▶ Recorded information:
━━━━━━━━━━━━━━━━━━━━
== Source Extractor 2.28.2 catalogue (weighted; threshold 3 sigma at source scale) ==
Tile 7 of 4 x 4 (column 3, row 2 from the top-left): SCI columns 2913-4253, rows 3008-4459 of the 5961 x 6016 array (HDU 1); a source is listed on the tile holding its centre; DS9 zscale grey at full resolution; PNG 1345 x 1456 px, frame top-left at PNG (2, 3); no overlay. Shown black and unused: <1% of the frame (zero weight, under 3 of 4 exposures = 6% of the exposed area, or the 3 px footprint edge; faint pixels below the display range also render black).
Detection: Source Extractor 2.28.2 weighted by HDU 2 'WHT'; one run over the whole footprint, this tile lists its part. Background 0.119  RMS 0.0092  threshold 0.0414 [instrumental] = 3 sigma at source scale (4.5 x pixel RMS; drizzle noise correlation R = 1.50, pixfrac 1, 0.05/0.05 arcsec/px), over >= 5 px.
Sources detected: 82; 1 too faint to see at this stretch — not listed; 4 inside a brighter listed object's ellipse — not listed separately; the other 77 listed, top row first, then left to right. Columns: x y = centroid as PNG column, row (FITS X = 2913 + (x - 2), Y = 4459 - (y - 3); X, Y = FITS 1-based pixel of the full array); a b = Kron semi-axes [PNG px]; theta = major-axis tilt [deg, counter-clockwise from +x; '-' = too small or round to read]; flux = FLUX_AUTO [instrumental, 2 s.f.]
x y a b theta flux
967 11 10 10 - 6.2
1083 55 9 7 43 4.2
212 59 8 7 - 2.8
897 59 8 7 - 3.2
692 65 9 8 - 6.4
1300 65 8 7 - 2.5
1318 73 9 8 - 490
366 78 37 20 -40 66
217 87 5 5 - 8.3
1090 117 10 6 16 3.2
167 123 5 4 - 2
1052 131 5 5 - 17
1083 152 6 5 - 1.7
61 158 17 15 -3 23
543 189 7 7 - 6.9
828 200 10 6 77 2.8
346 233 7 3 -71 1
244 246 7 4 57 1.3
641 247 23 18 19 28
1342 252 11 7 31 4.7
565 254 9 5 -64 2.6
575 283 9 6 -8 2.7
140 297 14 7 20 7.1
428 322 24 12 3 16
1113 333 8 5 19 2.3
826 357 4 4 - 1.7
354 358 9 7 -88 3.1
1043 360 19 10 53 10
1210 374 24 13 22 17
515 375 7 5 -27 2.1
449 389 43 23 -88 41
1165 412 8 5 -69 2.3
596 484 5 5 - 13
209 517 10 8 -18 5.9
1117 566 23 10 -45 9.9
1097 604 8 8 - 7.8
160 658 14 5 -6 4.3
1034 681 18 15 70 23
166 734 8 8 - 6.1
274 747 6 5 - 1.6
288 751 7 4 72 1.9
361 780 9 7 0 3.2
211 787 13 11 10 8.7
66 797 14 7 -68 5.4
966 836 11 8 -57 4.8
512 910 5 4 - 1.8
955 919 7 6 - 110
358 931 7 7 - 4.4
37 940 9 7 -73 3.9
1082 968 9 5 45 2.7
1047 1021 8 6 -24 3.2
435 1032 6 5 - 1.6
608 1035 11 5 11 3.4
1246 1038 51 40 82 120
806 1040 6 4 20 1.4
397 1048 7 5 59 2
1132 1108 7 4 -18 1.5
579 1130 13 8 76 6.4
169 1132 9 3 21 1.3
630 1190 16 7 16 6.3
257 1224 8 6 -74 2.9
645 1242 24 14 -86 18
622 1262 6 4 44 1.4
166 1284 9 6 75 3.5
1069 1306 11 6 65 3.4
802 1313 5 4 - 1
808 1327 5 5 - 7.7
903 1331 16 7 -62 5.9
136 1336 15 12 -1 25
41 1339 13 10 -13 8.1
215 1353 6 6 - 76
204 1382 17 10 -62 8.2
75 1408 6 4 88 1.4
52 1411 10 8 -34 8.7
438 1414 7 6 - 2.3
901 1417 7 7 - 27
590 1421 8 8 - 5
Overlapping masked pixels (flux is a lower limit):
━━━━━━━━━━━━━━━━━━━━
▶ What you have to do: Reproduce the entire listing above, swapping "Source Extractor" for "SExtractor" and leaving everything else as it stands.

▶ Completed task:
== SExtractor 2.28.2 catalogue (weighted; threshold 3 sigma at source scale) ==
Tile 7 of 4 x 4 (column 3, row 2 from the top-left): SCI columns 2913-4253, rows 3008-4459 of the 5961 x 6016 array (HDU 1); a source is listed on the tile holding its centre; DS9 zscale grey at full resolution; PNG 1345 x 1456 px, frame top-left at PNG (2, 3); no overlay. Shown black and unused: <1% of the frame (zero weight, under 3 of 4 exposures = 6% of the exposed area, or the 3 px footprint edge; faint pixels below the display range also render black).
Detection: SExtractor 2.28.2 weighted by HDU 2 'WHT'; one run over the whole footprint, this tile lists its part. Background 0.119  RMS 0.0092  threshold 0.0414 [instrumental] = 3 sigma at source scale (4.5 x pixel RMS; drizzle noise correlation R = 1.50, pixfrac 1, 0.05/0.05 arcsec/px), over >= 5 px.
Sources detected: 82; 1 too faint to see at this stretch — not listed; 4 inside a brighter listed object's ellipse — not listed separately; the other 77 listed, top row first, then left to right. Columns: x y = centroid as PNG column, row (FITS X = 2913 + (x - 2), Y = 4459 - (y - 3); X, Y = FITS 1-based pixel of the full array); a b = Kron semi-axes [PNG px]; theta = major-axis tilt [deg, counter-clockwise from +x; '-' = too small or round to read]; flux = FLUX_AUTO [instrumental, 2 s.f.]
x y a b theta flux
967 11 10 10 - 6.2
1083 55 9 7 43 4.2
212 59 8 7 - 2.8
897 59 8 7 - 3.2
692 65 9 8 - 6.4
1300 65 8 7 - 2.5
1318 73 9 8 - 490
366 78 37 20 -40 66
217 87 5 5 - 8.3
1090 117 10 6 16 3.2
167 123 5 4 - 2
1052 131 5 5 - 17
1083 152 6 5 - 1.7
61 158 17 15 -3 23
543 189 7 7 - 6.9
828 200 10 6 77 2.8
346 233 7 3 -71 1
244 246 7 4 57 1.3
641 247 23 18 19 28
1342 252 11 7 31 4.7
565 254 9 5 -64 2.6
575 283 9 6 -8 2.7
140 297 14 7 20 7.1
428 322 24 12 3 16
1113 333 8 5 19 2.3
826 357 4 4 - 1.7
354 358 9 7 -88 3.1
1043 360 19 10 53 10
1210 374 24 13 22 17
515 375 7 5 -27 2.1
449 389 43 23 -88 41
1165 412 8 5 -69 2.3
596 484 5 5 - 13
209 517 10 8 -18 5.9
1117 566 23 10 -45 9.9
1097 604 8 8 - 7.8
160 658 14 5 -6 4.3
1034 681 18 15 70 23
166 734 8 8 - 6.1
274 747 6 5 - 1.6
288 751 7 4 72 1.9
361 780 9 7 0 3.2
211 787 13 11 10 8.7
66 797 14 7 -68 5.4
966 836 11 8 -57 4.8
512 910 5 4 - 1.8
955 919 7 6 - 110
358 931 7 7 - 4.4
37 940 9 7 -73 3.9
1082 968 9 5 45 2.7
1047 1021 8 6 -24 3.2
435 1032 6 5 - 1.6
608 1035 11 5 11 3.4
1246 1038 51 40 82 120
806 1040 6 4 20 1.4
397 1048 7 5 59 2
1132 1108 7 4 -18 1.5
579 1130 13 8 76 6.4
169 1132 9 3 21 1.3
630 1190 16 7 16 6.3
257 1224 8 6 -74 2.9
645 1242 24 14 -86 18
622 1262 6 4 44 1.4
166 1284 9 6 75 3.5
1069 1306 11 6 65 3.4
802 1313 5 4 - 1
808 1327 5 5 - 7.7
903 1331 16 7 -62 5.9
136 1336 15 12 -1 25
41 1339 13 10 -13 8.1
215 1353 6 6 - 76
204 1382 17 10 -62 8.2
75 1408 6 4 88 1.4
52 1411 10 8 -34 8.7
438 1414 7 6 - 2.3
901 1417 7 7 - 27
590 1421 8 8 - 5
Overlapping masked pixels (flux is a lower limit):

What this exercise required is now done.